> **Instruction**: Can you repeat the lines starting at "How many segments does this pie chart have?" and ending at "What is the average value of the 8712 series?", replacing "segments" with "slices" and keeping everything else the same? Leave out the pictures.

> **Data for the task**:

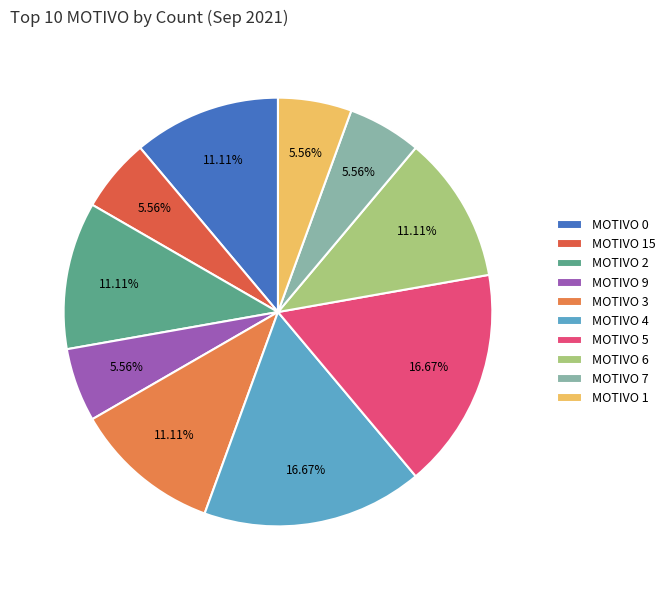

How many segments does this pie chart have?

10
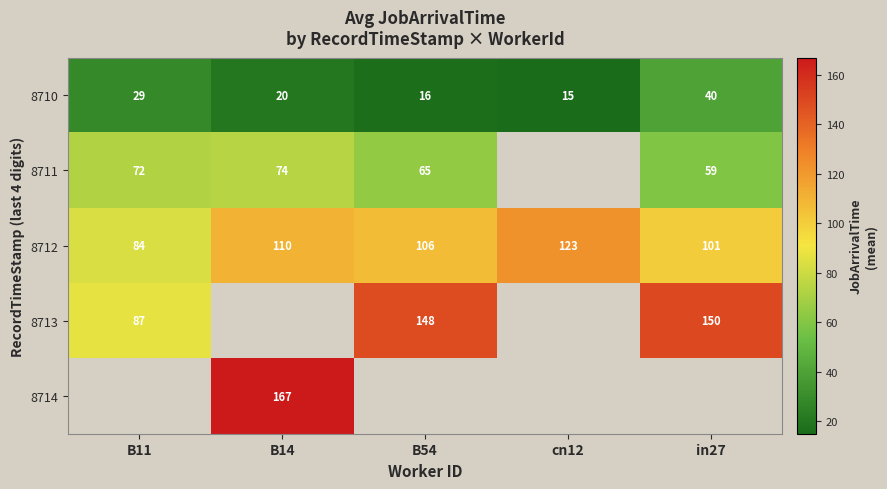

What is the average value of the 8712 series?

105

--

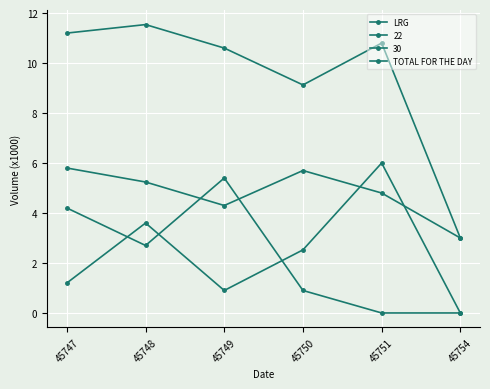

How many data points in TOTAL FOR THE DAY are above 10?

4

* * *

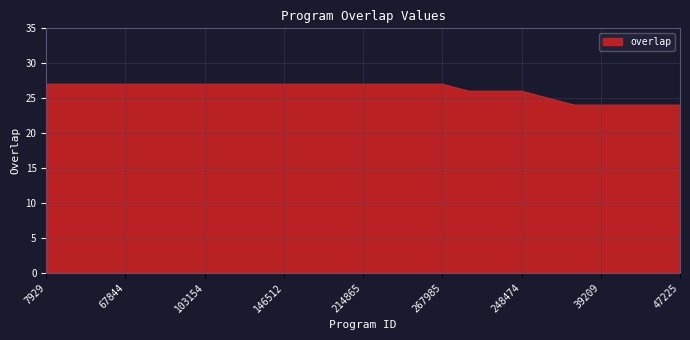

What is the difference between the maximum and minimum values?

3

> **Exercise response**:
How many slices does this pie chart have?

10

What is the average value of the 8712 series?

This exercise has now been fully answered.